Skema Power Wheeling Dinilai Bakal Perburuk Kondisi Oversupply PLN dan Bebani Keuangan Negara
Skema Power Wheeling yang saat ini masuk dalam pembahasan RUU EBT akan memperburuk kondisi kelebihan pasokan (oversupply) listrik PT PLN (Persero).
IDXChannel - Skema Power Wheeling yang saat ini masuk dalam pembahasan RUU EBT akan memperburuk kondisi kelebihan pasokan (oversupply) listrik PT PLN (Persero). Pada akhirnya, kondisi itu akan membebani keuangan negara.
Kepala Center of Food, Energy, and Sustainable Development INDEF Abra Talatof menjelaskan, saat ini PLN masih dihadapkan dengan situasi kelebihan pasokan listrik. Hal ini terjadi lantaran belum seimbangnya antara produksi dan permintaan listrik masyarakat.

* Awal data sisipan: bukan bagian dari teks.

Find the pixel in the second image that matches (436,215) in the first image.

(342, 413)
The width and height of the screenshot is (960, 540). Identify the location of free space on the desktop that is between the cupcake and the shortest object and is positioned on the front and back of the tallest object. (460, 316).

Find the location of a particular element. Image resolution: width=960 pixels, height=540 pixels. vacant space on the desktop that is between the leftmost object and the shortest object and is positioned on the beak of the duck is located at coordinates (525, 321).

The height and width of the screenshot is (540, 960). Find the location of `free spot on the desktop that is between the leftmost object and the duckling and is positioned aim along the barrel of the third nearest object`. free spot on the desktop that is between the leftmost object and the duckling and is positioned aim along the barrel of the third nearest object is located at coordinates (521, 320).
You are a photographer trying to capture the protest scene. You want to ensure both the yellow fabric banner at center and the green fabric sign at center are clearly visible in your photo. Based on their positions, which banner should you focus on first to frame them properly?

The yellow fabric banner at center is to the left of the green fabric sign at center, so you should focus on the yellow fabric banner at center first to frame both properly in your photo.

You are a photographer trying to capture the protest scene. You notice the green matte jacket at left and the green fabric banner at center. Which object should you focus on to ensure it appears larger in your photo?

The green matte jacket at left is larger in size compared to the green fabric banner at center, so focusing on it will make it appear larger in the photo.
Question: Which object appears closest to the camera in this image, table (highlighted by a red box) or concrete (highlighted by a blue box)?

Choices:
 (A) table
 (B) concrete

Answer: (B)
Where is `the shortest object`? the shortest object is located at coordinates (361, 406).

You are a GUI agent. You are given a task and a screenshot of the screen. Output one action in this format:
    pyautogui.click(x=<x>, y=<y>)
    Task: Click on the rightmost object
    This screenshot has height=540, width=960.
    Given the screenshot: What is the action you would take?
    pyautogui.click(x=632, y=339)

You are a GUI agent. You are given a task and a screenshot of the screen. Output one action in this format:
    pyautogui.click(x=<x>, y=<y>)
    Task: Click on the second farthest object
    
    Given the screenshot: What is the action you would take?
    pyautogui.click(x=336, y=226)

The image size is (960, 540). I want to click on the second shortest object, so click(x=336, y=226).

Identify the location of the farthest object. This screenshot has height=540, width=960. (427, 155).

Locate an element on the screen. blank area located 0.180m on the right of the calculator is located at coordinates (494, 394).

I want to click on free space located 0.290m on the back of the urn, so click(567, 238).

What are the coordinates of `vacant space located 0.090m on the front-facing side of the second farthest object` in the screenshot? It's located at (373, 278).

"Selama ini kelebihan pasokan harus ditanggung negara melalui subsidi dan kompensasi listrik, setiap tahun melonjak angkanya, tahun 2023 saja kompensasi listrik sudah mencapai Rp70,9 triliun dan subsidi listrik Rp64 triliun, itu karena persoalan oversupply listrik," ujarnya dalam Market Review IDXChannel, Jakarta, Jumat (13/9/2024).
Di satu sisi, PLN harus tetap membeli listrik lewat skema take or pay (TOP) dari pembangkit, meski listrik tersebut tidak terpakai atau terjual kembali ke masyarakat. Kondisi inilah yang dikhawatirkan akan membebani keuangan PLN melalui skema Penyertaan Modal Negara (PMN).
"Tahun lalu penjualan listrik ke pelanggan industri hanya tumbuh 0,1 persen. Bayangkan sangat minim sekali pertumbuhan penjualan listrik. Bagaimana kalau supply terus bertambah dan demand tidak bisa menyerap, pasti akan menjadi beban keuangan negara," ujar dia.
Abra membayangkan ke depannya di tengah kondisi oversupply listrik yang semakin besar, maka beban kompensasi dan subsidi akan semakin besar. Jika kapasitas fiskal terbatas, maka opsinya menaikkan tarif listrik atau menggelontorkan kas negara yang lebih besar untuk membayar kompensasi dan subsidi energi.
"Pada ujungnya ketika fiskal kita ditengah penerimaan tertekan, tidak mampu menahan beban subsidi dan kompensasi, pasti akan ada pilihan, menambah utang atau melakuan kenaikan tarif," katanya.
Lebih lanjut, Abra menjelaskan, skema Power Wheeling yang direncanakan oleh pemerintah akan membuka peluang sektor swasta memproduksi dan menjual listrik secara langsung kepada masyarakat. Sehingga, masyarakat punya opsi untuk membeli listrik, selain dengan PLN.
Abra mengkhawatirkan kondisi itu akan menciptakan pasar listrik yang lebih kompetitif, dan berakhir pada penurunan permintaan listrik kepada perusahaan listrik negara seperti PLN.
"Saya pikir pemerintah dan DPR perlu sangat hati-hati untuk meloloskan klausul skema ini, karena ini tidak hanya berdampak terhadap sektor tenaga listrik jangka pendek, tetapi jangka panjang, ini akan menjadi pintu masuk liberalisasi, yang mana persoalan struktural masih terjadi mismatch antara supply and demand listrik," kata dia.